Quand tout ramasser devient une vraie maladie
De 2 à 6 % de la population souffrirait de ce besoin irrépressible de tout garder
« Avant, il fallait faire du slalom sur les murs pour se déplacer », lance d’emblée Denise* à travers les piles d’objets et de papiers qui encombrent toujours son logement. La sexagénaire atteinte d’un trouble d’accumulation compulsive (TAC) revient de loin.
Il y a quelques années, 42 spatules remplissaient ses tiroirs. Plus de 5000 bouquins faisaient craquer ses bibliothèques.
« Évidemment, je ne les avais pas tous lus. Acheter des livres compulsivement, c’était une manière de posséder le savoir d’un autre. Je projetais ce que je voulais être », médite celle qui a amorcé une thérapie il y a maintenant quatre ans.
GUÉRIR UN OBJET À LA FOIS
Chaque fois qu’elle recevait quelqu’un chez elle, Denise s’empressait de tout cacher dans les placards. Avec le temps, ses garde-robes étaient devenus trop petits. Denise s’est isolée.
« Je savais que j’avais un problème, mais je procrastinais. J’avais trop peur de jeter quelque chose dont j’aurais besoin plus tard », se souvient-elle. Comme la plupart des gens à qui on a diagnostiqué un TAC, Denise souffre également d’un trouble anxieux.

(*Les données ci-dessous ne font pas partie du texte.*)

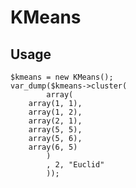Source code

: KMeans
======

Usage
---------------------------------

    $kmeans = new KMeans();
    var_dump($kmeans->cluster(
            array(
        array(1, 1),
        array(1, 2),
        array(2, 1),
        array(5, 5),
        array(5, 6),
        array(6, 5)
            )
            , 2, "Euclid"
            ));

Encore aujourd’hui, le stress l’envahit quand elle se décide à faire le tri dans ses vieilles affaires.
MALADIE OU TRAUMATISME ?
« Après quelques secondes, il faut que je m’arrête parce que ça devient trop intense. Le TAC est une maladie chronique. On n’en guérit jamais. Ça reste toujours un défi », confie-t-elle.
Le TAC se développe habituellement dès l’enfance, remarque Natalia Koszegi, psychologue et coordonnatrice de recherche au Centre d’études sur les troubles émotionnels compulsifs.
« Au début, ils font juste amasser des objets et progressivement, ça devient problématique. Mais on voit aussi des gens qui commencent à accumuler brusquement après un événement marquant. »
Quand Natalia Koszegi a amorcé ses travaux sur le TAC il y a une dizaine d’années, peu de spécialistes s’y étaient attardés.
Le trouble n’était même pas encore reconnu par le DSM, le manuel de référence en psychiatrie.
Il n’y avait que la téléréalité qui s’y intéressait.
« Ça a permis à beaucoup de gens de réaliser qu’ils avaient un problème », souligne Mme Koszegi.
Mais Hoarding, diffusée sur TLC au début des années 2010, a aussi perpétué de fausses croyances, insiste-t-elle.
« Ce n’est pas vrai qu’en jetant tout, tout d’un coup, on règle le problème. Au contraire, la personne peut subir un traumatisme. C’est une démarche qui s’étire sur des années. »
Un pas à la fois, Denise remet de l’ordre dans sa vie. De ses 5000 livres, il ne lui en reste « plus que mille », se réjouit-elle.